La disparition des obstacles consécutive à l’ouverture vers l’Ouest des pays d’Europe Centrale a offert à tous ces fanatiques des perspectives nouvelles dont ils ont immédiatement usé en se procurant des centaines de nouvelles variétés américaines, australiennes et françaises. La seule barrière que les hybrideurs pouvaient rencontrer étaient celle de l’argent (il faut payer en dollar les variétés importées), mais pour des gens habitués au système D, elle pouvait être surmontée. Ce fut dès lors un plaisir que de travailler avec de grands iris comme ‘Bodacious’, Dusky Challenger’, Edith Wolford’, Everything Plus’, Jesse’s Song’, ‘Silverado’ ou ‘Titan’s Glory’. Et les résultats sont venus, tout naturellement car les utilisateurs avaient acquis un professionnalisme qui leur permettait d’effectuer des croisements dont ils anticipaient fort bien les réussites.

Mais au moment où les moyens matériels arrivaient enfin, le nombre des hybrideurs slovaques s’est mis à diminuer : l’âge et la lassitude, peut-être… Aujourd’hui ils ne sont plus que deux. Ladislaw Muska, déjà cité, et Anton Mego.

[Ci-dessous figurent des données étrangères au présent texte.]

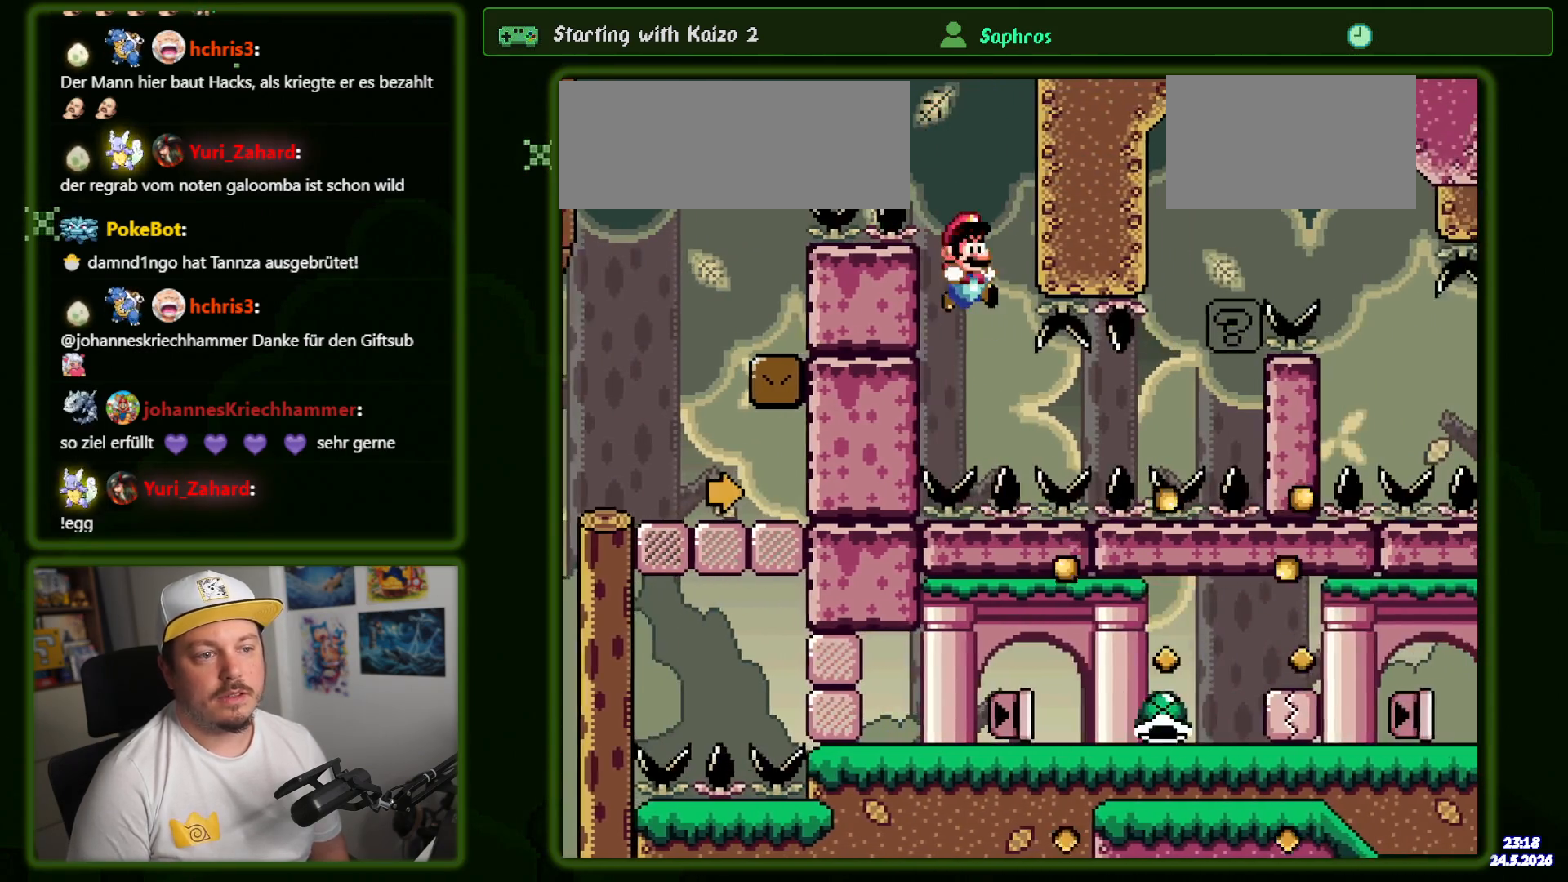
{"buttons": ["Y", "DPAD_RIGHT"], "events": []}
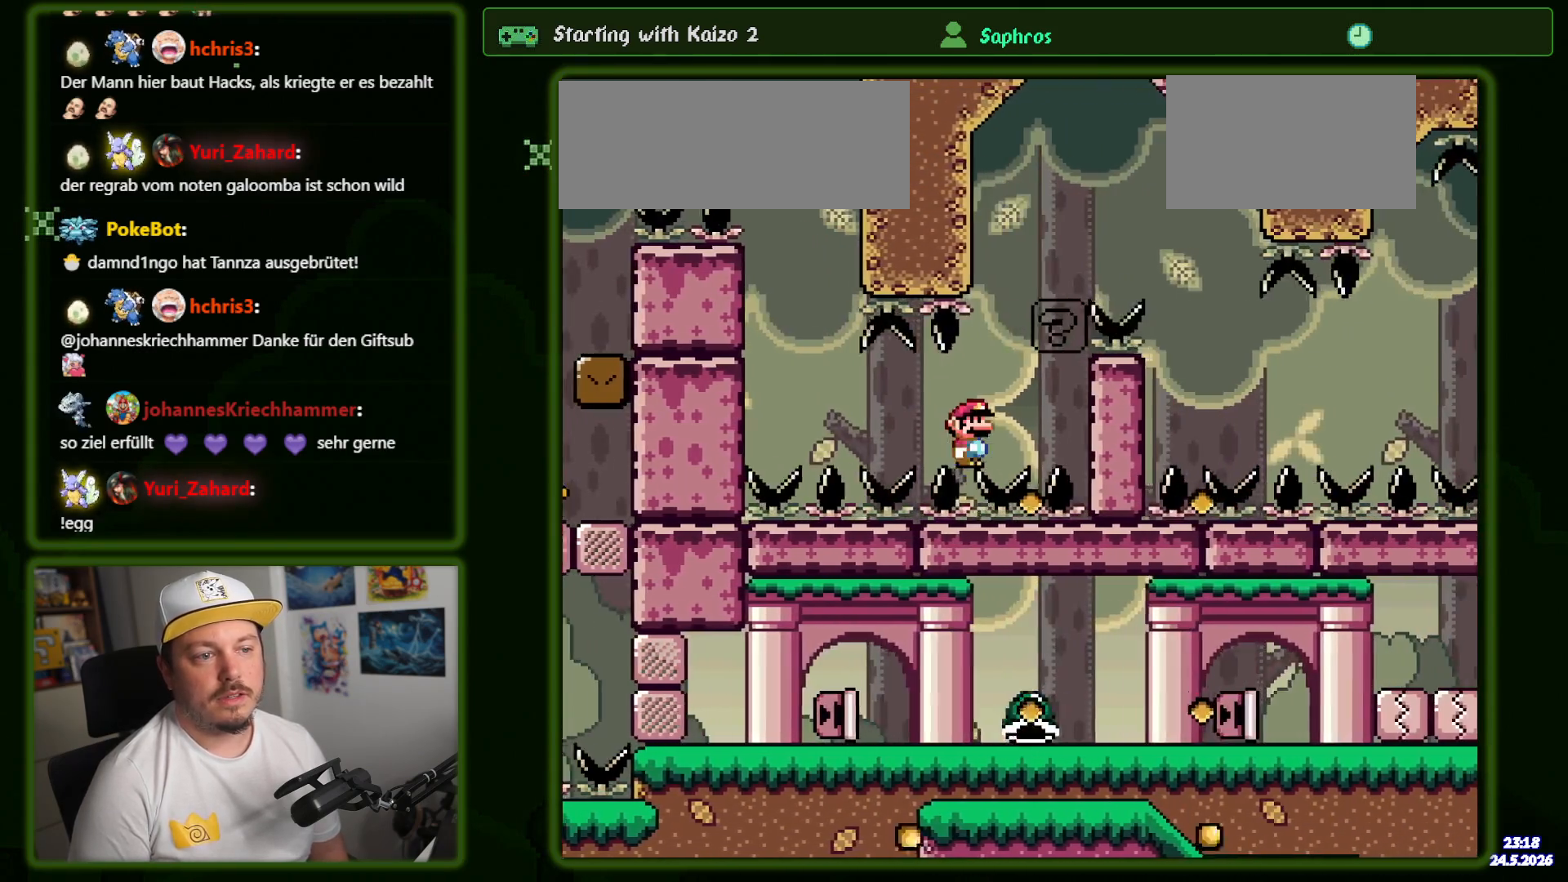
{"buttons": ["B", "Y", "DPAD_DOWN", "DPAD_RIGHT"]}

Muska a connu toutes les étapes de l’évolution de l’hybridation dans son pays, depuis sa période ‘Babbling Brook’, jusqu’à son présent constitué d’une profusion d’iris plicatas ou « space age ». C’est essentiellement de ce côté qu’il penche désormais et ses dernières obtentions dans ce domaine sont tout à fait intéressantes. ‘Bonvivan’ (2008) ou ‘Push out Horns’ (2008) sont des exemples de ce qu’il propose aujourd’hui.

Anton Mego est un homme de la génération suivante. Il n’a pas travaillé dans les conditions héroïques des années 80. Mais il a très vite, peut-être même instinctivement, acquis cette autorité qui lui fait tout de suite distinguer les bons parents, réaliser les bons croisements et sélectionner les bons semis. Chacune des réalisations qu’il propose est une réussite. Et cet artiste a tout de suite été repéré par les grands producteurs américains qui mettent à leur catalogue les nouveautés « made in Bratislava ». ‘Slovak Sapphire’ (2004) a obtenu le deuxième prix à Florence en 2003. ‘Slovak Prince’ (2002) s’est même payé le luxe de s’imposer dans le très rigoureux cercle des iris décorés aux USA d’un Award of Merit (2007).

La Slovaquie, tout petit état d’Europe Centrale, se trouve parmi les grandes nations de l’iridophilie. Il suffit de peu de chose, et surtout d’un peu de génie, pour se hisser au niveau des plus grands.